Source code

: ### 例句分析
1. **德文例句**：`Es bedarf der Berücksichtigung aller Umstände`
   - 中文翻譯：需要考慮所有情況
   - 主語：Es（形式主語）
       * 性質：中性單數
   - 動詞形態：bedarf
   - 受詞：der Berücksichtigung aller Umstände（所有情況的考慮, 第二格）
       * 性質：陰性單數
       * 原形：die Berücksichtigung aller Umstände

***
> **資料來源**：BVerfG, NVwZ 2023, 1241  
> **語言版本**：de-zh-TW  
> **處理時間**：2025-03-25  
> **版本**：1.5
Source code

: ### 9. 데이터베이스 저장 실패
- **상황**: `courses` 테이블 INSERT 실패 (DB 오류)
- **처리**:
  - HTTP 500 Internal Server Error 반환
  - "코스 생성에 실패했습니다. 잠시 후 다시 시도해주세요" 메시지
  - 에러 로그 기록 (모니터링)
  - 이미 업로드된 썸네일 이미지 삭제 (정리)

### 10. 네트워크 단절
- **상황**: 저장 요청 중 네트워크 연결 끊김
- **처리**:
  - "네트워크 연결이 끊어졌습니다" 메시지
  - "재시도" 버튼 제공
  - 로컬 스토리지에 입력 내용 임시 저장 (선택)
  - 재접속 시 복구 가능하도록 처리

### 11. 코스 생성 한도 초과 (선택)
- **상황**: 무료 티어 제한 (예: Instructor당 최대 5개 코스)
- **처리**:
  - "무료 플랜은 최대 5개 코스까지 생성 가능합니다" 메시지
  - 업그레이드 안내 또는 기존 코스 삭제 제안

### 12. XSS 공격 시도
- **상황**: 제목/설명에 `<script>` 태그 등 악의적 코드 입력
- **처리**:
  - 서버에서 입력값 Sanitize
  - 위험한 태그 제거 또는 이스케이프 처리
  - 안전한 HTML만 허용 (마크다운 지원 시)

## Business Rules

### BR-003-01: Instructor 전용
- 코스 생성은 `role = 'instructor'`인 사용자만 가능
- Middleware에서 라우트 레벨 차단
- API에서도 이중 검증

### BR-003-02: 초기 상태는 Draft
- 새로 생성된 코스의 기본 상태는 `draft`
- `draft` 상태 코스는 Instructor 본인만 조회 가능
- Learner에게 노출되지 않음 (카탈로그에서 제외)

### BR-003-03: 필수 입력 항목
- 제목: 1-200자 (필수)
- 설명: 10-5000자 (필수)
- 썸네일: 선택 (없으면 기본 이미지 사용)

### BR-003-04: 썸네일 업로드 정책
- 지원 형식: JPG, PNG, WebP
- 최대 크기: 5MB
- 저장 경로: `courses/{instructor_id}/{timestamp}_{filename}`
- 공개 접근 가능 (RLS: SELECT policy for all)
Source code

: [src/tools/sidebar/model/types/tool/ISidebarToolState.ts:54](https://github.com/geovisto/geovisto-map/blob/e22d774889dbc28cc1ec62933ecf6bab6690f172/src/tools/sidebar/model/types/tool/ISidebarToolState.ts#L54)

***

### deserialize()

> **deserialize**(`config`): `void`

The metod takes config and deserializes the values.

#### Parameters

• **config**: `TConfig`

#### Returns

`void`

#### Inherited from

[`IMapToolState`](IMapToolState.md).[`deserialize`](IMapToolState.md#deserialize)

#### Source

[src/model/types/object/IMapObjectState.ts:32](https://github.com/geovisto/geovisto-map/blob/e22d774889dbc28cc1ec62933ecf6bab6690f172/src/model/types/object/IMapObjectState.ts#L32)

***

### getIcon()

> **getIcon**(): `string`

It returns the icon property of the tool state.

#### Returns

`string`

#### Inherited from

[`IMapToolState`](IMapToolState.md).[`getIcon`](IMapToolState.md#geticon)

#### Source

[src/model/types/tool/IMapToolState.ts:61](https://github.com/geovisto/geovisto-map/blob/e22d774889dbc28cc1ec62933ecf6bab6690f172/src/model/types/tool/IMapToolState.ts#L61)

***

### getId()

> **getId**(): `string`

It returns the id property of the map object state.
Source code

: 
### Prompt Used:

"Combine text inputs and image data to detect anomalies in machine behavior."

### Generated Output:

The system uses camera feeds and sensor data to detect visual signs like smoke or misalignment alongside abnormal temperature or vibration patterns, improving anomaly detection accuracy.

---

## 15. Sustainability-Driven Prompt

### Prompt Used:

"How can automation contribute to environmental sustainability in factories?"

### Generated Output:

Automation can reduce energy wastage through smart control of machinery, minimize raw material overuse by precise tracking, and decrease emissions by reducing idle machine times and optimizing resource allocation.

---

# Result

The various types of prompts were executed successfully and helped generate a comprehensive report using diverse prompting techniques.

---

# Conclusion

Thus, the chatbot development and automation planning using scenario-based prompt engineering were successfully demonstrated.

—————

Put every line of the listing above into a Markdown table with two columns, Row and Listing line, numbering the rows in order and leaving out blank lines.

| Row | Listing line |
|---|---|
| 1 | Source code |
| 2 | : ### 例句分析 |
| 3 | 1. **德文例句**：`Es bedarf der Berücksichtigung aller Umstände` |
| 4 |    - 中文翻譯：需要考慮所有情況 |
| 5 |    - 主語：Es（形式主語） |
| 6 |        * 性質：中性單數 |
| 7 |    - 動詞形態：bedarf |
| 8 |    - 受詞：der Berücksichtigung aller Umstände（所有情況的考慮, 第二格） |
| 9 |        * 性質：陰性單數 |
| 10 |        * 原形：die Berücksichtigung aller Umstände |
| 11 | *** |
| 12 | > **資料來源**：BVerfG, NVwZ 2023, 1241   |
| 13 | > **語言版本**：de-zh-TW   |
| 14 | > **處理時間**：2025-03-25   |
| 15 | > **版本**：1.5 |
| 16 | Source code |
| 17 | : ### 9. 데이터베이스 저장 실패 |
| 18 | - **상황**: `courses` 테이블 INSERT 실패 (DB 오류) |
| 19 | - **처리**: |
| 20 |   - HTTP 500 Internal Server Error 반환 |
| 21 |   - "코스 생성에 실패했습니다. 잠시 후 다시 시도해주세요" 메시지 |
| 22 |   - 에러 로그 기록 (모니터링) |
| 23 |   - 이미 업로드된 썸네일 이미지 삭제 (정리) |
| 24 | ### 10. 네트워크 단절 |
| 25 | - **상황**: 저장 요청 중 네트워크 연결 끊김 |
| 26 | - **처리**: |
| 27 |   - "네트워크 연결이 끊어졌습니다" 메시지 |
| 28 |   - "재시도" 버튼 제공 |
| 29 |   - 로컬 스토리지에 입력 내용 임시 저장 (선택) |
| 30 |   - 재접속 시 복구 가능하도록 처리 |
| 31 | ### 11. 코스 생성 한도 초과 (선택) |
| 32 | - **상황**: 무료 티어 제한 (예: Instructor당 최대 5개 코스) |
| 33 | - **처리**: |
| 34 |   - "무료 플랜은 최대 5개 코스까지 생성 가능합니다" 메시지 |
| 35 |   - 업그레이드 안내 또는 기존 코스 삭제 제안 |
| 36 | ### 12. XSS 공격 시도 |
| 37 | - **상황**: 제목/설명에 `<script>` 태그 등 악의적 코드 입력 |
| 38 | - **처리**: |
| 39 |   - 서버에서 입력값 Sanitize |
| 40 |   - 위험한 태그 제거 또는 이스케이프 처리 |
| 41 |   - 안전한 HTML만 허용 (마크다운 지원 시) |
| 42 | ## Business Rules |
| 43 | ### BR-003-01: Instructor 전용 |
| 44 | - 코스 생성은 `role = 'instructor'`인 사용자만 가능 |
| 45 | - Middleware에서 라우트 레벨 차단 |
| 46 | - API에서도 이중 검증 |
| 47 | ### BR-003-02: 초기 상태는 Draft |
| 48 | - 새로 생성된 코스의 기본 상태는 `draft` |
| 49 | - `draft` 상태 코스는 Instructor 본인만 조회 가능 |
| 50 | - Learner에게 노출되지 않음 (카탈로그에서 제외) |
| 51 | ### BR-003-03: 필수 입력 항목 |
| 52 | - 제목: 1-200자 (필수) |
| 53 | - 설명: 10-5000자 (필수) |
| 54 | - 썸네일: 선택 (없으면 기본 이미지 사용) |
| 55 | ### BR-003-04: 썸네일 업로드 정책 |
| 56 | - 지원 형식: JPG, PNG, WebP |
| 57 | - 최대 크기: 5MB |
| 58 | - 저장 경로: `courses/{instructor_id}/{timestamp}_{filename}` |
| 59 | - 공개 접근 가능 (RLS: SELECT policy for all) |
| 60 | Source code |
| 61 | : [src/tools/sidebar/model/types/tool/ISidebarToolState.ts:54](https://github.com/geovisto/geovisto-map/blob/e22d774889dbc28cc1ec62933ecf6bab6690f172/src/tools/sidebar/model/types/tool/ISidebarToolState.ts#L54) |
| 62 | *** |
| 63 | ### deserialize() |
| 64 | > **deserialize**(`config`): `void` |
| 65 | The metod takes config and deserializes the values. |
| 66 | #### Parameters |
| 67 | • **config**: `TConfig` |
| 68 | #### Returns |
| 69 | `void` |
| 70 | #### Inherited from |
| 71 | [`IMapToolState`](IMapToolState.md).[`deserialize`](IMapToolState.md#deserialize) |
| 72 | #### Source |
| 73 | [src/model/types/object/IMapObjectState.ts:32](https://github.com/geovisto/geovisto-map/blob/e22d774889dbc28cc1ec62933ecf6bab6690f172/src/model/types/object/IMapObjectState.ts#L32) |
| 74 | *** |
| 75 | ### getIcon() |
| 76 | > **getIcon**(): `string` |
| 77 | It returns the icon property of the tool state. |
| 78 | #### Returns |
| 79 | `string` |
| 80 | #### Inherited from |
| 81 | [`IMapToolState`](IMapToolState.md).[`getIcon`](IMapToolState.md#geticon) |
| 82 | #### Source |
| 83 | [src/model/types/tool/IMapToolState.ts:61](https://github.com/geovisto/geovisto-map/blob/e22d774889dbc28cc1ec62933ecf6bab6690f172/src/model/types/tool/IMapToolState.ts#L61) |
| 84 | *** |
| 85 | ### getId() |
| 86 | > **getId**(): `string` |
| 87 | It returns the id property of the map object state. |
| 88 | Source code |
| 89 | :  |
| 90 | ### Prompt Used: |
| 91 | "Combine text inputs and image data to detect anomalies in machine behavior." |
| 92 | ### Generated Output: |
| 93 | The system uses camera feeds and sensor data to detect visual signs like smoke or misalignment alongside abnormal temperature or vibration patterns, improving anomaly detection accuracy. |
| 94 | --- |
| 95 | ## 15. Sustainability-Driven Prompt |
| 96 | ### Prompt Used: |
| 97 | "How can automation contribute to environmental sustainability in factories?" |
| 98 | ### Generated Output: |
| 99 | Automation can reduce energy wastage through smart control of machinery, minimize raw material overuse by precise tracking, and decrease emissions by reducing idle machine times and optimizing resource allocation. |
| 100 | --- |
| 101 | # Result |
| 102 | The various types of prompts were executed successfully and helped generate a comprehensive report using diverse prompting techniques. |
| 103 | --- |
| 104 | # Conclusion |
| 105 | Thus, the chatbot development and automation planning using scenario-based prompt engineering were successfully demonstrated. |